Five Tax Season Secrets From a Tax Pro
Mar 11th 2011 12:00PM
Updated Mar 11th 2011 1:37AM
I do, however, have the benefit of experience working with a number of other taxpayers and watching what they've done right (and wrong). Over the years, I've figured out a few things. Here are a few of my secrets to help you through tax season:1. You Don't Have to Do it All
Here's my first big confession: I don't do my own taxes. In fact, I haven't done my own taxes in years. All through law school, I did my own taxes; with wages from my part-time jobs and merely claiming the standard deduction, it was a breeze. Flash ahead a number of years ... I'm married, I have small children and I run a business. Even if my taxes were simple (they're not), I don't have the time to struggle through another Schedule A. So I don't.

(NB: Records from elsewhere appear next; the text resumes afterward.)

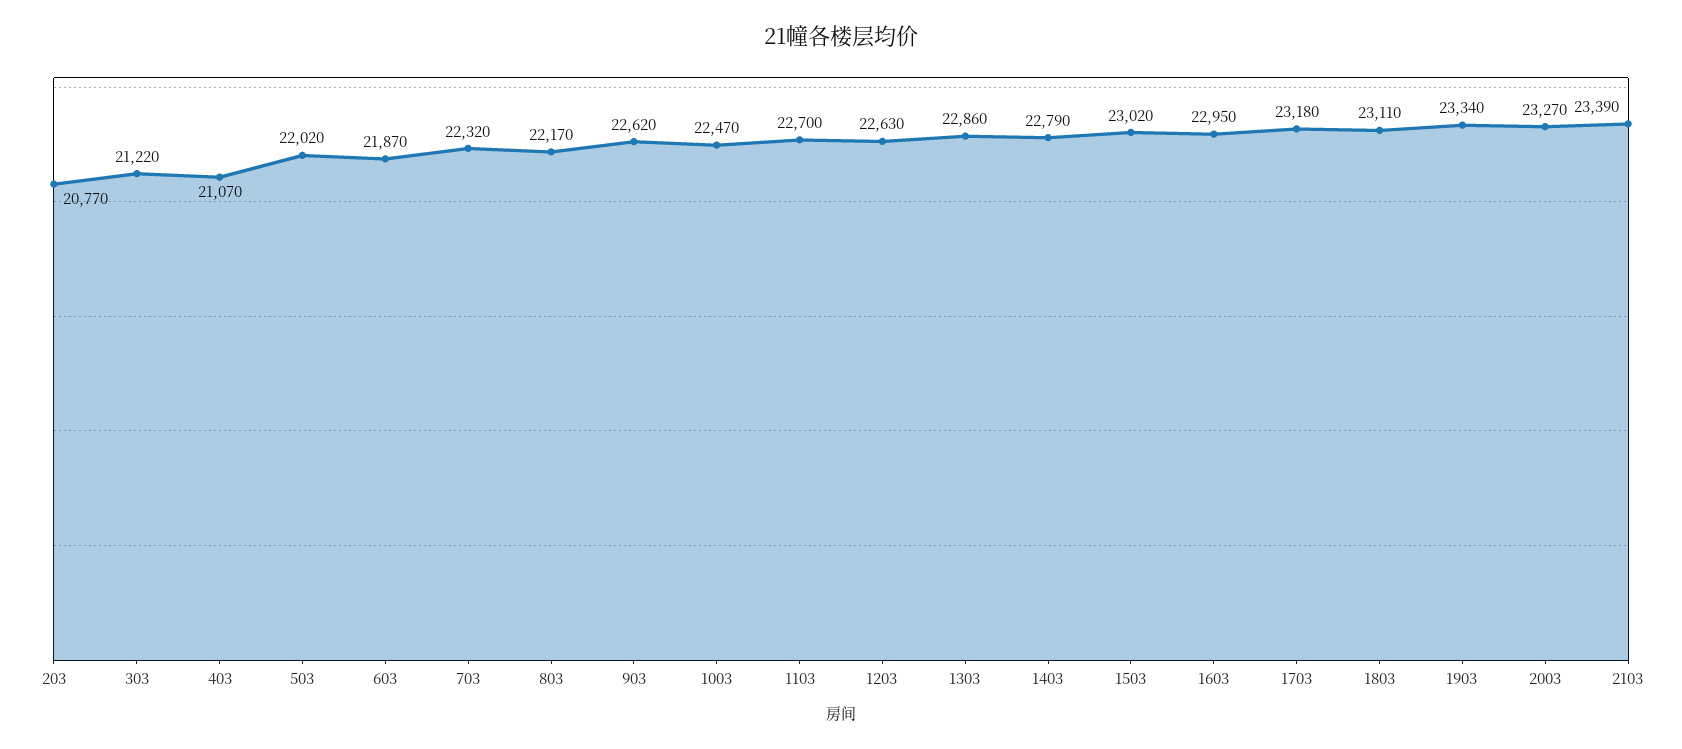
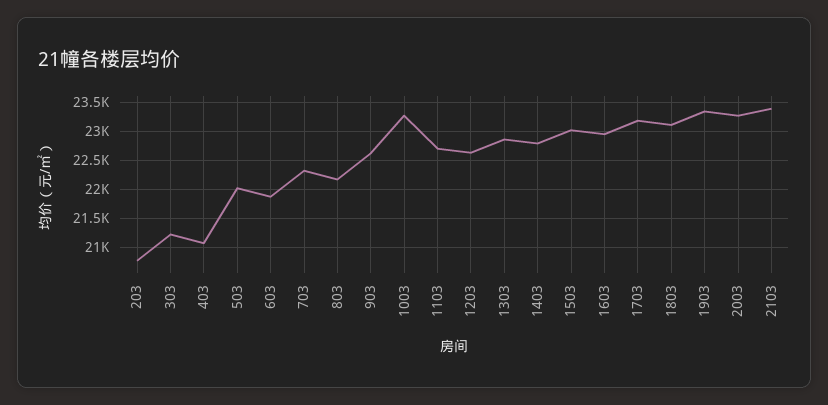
  {
    "203": 20770,
    "303": 21220,
    "403": 21070,
    "503": 22020,
    "603": 21870,
    "703": 22320,
    "803": 22170,
    "903": 22620,
-   "1003": 22470,
+   "1003": 23250,
    "1103": 22700,
    "1203": 22630,
    "1303": 22860,
    "1403": 22790,
    "1503": 23020,
    "1603": 22950,
    "1703": 23180,
    "1803": 23110,
    "1903": 23340,
    "2003": 23270,
    "2103": 23390
  }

I pay someone to do the tax returns for the business and for my family. It's one less thing on my plate this time of year. And despite my inner control freak, I consider it money well spent.

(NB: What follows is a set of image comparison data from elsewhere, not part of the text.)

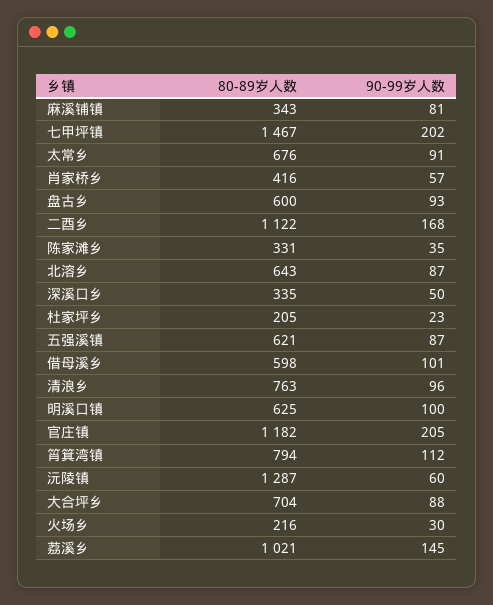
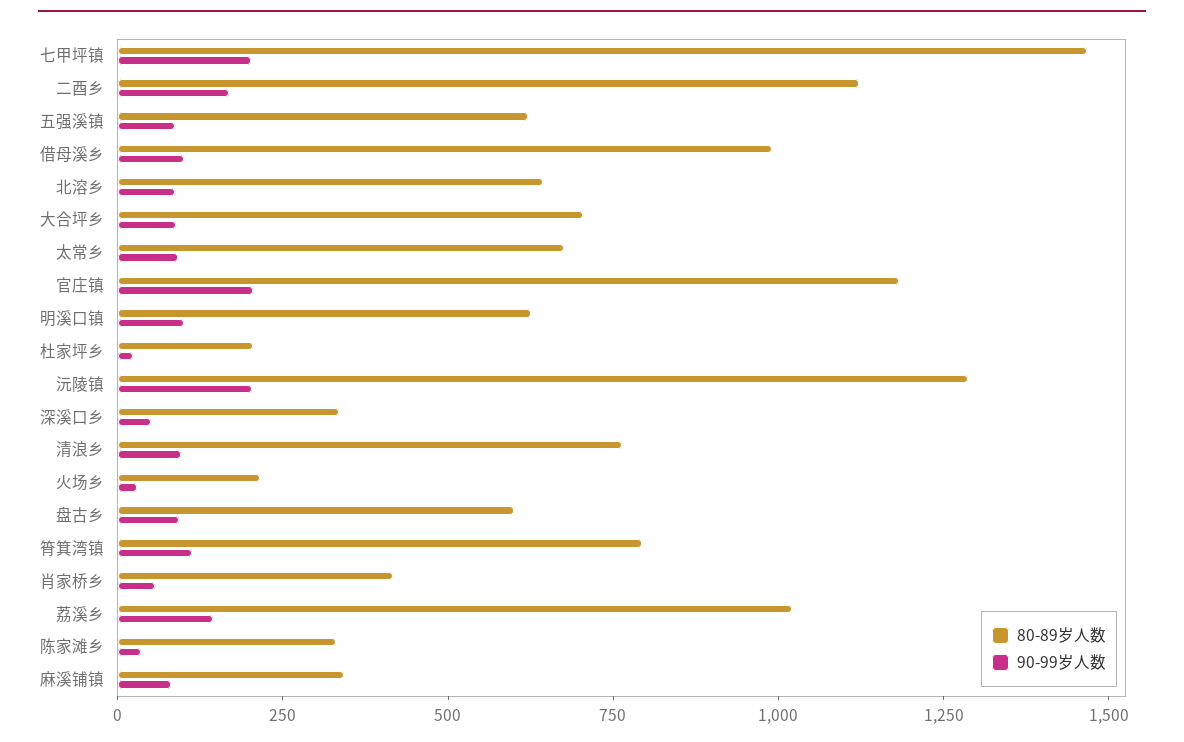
  {
    "80-89岁人数": {
      "麻溪铺镇": 343,
      "七甲坪镇": 1467,
      "太常乡": 676,
      "肖家桥乡": 416,
      "盘古乡": 600,
      "二酉乡": 1122,
      "陈家滩乡": 331,
      "北溶乡": 643,
      "深溪口乡": 335,
      "杜家坪乡": 205,
      "五强溪镇": 621,
-     "借母溪乡": 598,
+     "借母溪乡": 1000,
      "清浪乡": 763,
      "明溪口镇": 625,
      "官庄镇": 1182,
      "筲箕湾镇": 794,
      "沅陵镇": 1287,
      "大合坪乡": 704,
      "火场乡": 216,
      "荔溪乡": 1021
    },
    "90-99岁人数": {
      "麻溪铺镇": 81,
      "七甲坪镇": 202,
      "太常乡": 91,
      "肖家桥乡": 57,
      "盘古乡": 93,
      "二酉乡": 168,
      "陈家滩乡": 35,
      "北溶乡": 87,
      "深溪口乡": 50,
      "杜家坪乡": 23,
      "五强溪镇": 87,
      "借母溪乡": 101,
      "清浪乡": 96,
      "明溪口镇": 100,
      "官庄镇": 205,
      "筲箕湾镇": 112,
-     "沅陵镇": 60,
+     "沅陵镇": 200,
      "大合坪乡": 88,
      "火场乡": 30,
      "荔溪乡": 145
    }
  }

2. It's Okay to File for an Extension
Filing for an extension doesn't automatically trigger an audit, contrary to popular belief. It's much better to file a complete and accurate return on extension than to file a flawed and inaccurate return in April. Personally, this is my busiest time of year. In addition, I own a business, so like many of you, I won't have a complete financial picture until much closer to the wire -- my Schedule K-1 from my S corporation won't be in my hands until my business income tax return is complete. So, rather than rush around in a big panic, I file for an extension when I need to (which is more often than not as of late). It's quick and painless and gives me a little breathing room.
3. There's No Such Thing as a Perfect System
Clients often ask me how to get -- and stay -- organized at tax time. My answer sometimes surprises them. I tell them to do what works for them, not what works for me and not what works for their neighbors.
Some taxpayers are perfectly happy entering their income and expenses into an accounting software package such as Quickbooks the second that their bank statements arrive at the house. Others, like my father-in-law, prefer to use a calculator, a pencil and those giant green spreadsheets (you know someone had to still be buying them). My dad uses a simple computer spreadsheet on his laptop while my mom organizes their receipts and checks as supporting documentation. I have clients who throw everything into a giant box and just hand it over to their accountant come tax time (quick word of advice: that can get very expensive if you rely on your accountant to sort it all out).
My system? I have a couple of bins and folders for receipts, check stubs and bank statements. I sort the mail and receipts as they come in and stash them for a rainy day; my husband organizes our accounts on his computer. The point is that different organizational systems work for different taxpayers. Don't feel like you have to make your lifestyle fit a certain system. In fact, do just the opposite -- find a system that fits your lifestyle. The key is to find what works for you and stick with it.
4. Know Enough to Be Dangerous
The federal income tax code is voluminous. Even if you could master the entire thing (and trust me, nobody can), there's more to your taxes than just federal income tax returns. You may still be subject to state and local tax income returns, too, not to mention sales and use taxes, self-employment taxes, payroll taxes and more. It's a lot to take in. Nobody expects you to know everything.
But you should know enough to be dangerous. You should have more than just a passing familiarity with your own tax return. What's your filing status? Are you an itemizer or do you claim the standard deduction? Is your income mostly wages from a form W-2 or are you an independent contractor with a form 1099? Are you subject to special filing requirements because of your residency, age or other factors? At the end of the day, even if you pay a professional to do your taxes, it's your signature on your federal income tax return and you sign under penalty of perjury. Make sure you know exactly what you're signing and why.
5. Understand that Mistakes Happen
Nobody is perfect. And if they claim that they are, they're lying. The Tax Code is complex. And each of us has a lot going on in our own lives. Mistakes are bound to happen. Even Treasury Secretary Timothy Geithner has made significant mistakes in filing and paying taxes, as has Glenn Beck, Health and Human Services Secretary Kathleen Sebelius and various Obama cabinet picks.
I've been very honest about the fact that my business was audited as a result of a filing mistake using a paid preparer(!). If you think about how many tax returns you'll file over the course of your lifetime, especially if you own or manage a business, statistically, you have to understand that you will, at some time, make a mistake. The critical piece isn't so much whether you make a mistake, but how you respond to it.
Don't run from your mistake. Suck it up and fix it. And if you can't figure out how to fix it, see tip #1 and ask for help. It's not the end of the world, and this, too, will pass.
At the end of the day, there's no one size fits all answer to all your tax questions. No two taxpayers are completely alike; variations abound from filing status to dependents to deductions. But the general principles of dealing with your taxes, like people, are the same. Don't make it any more complicated than that.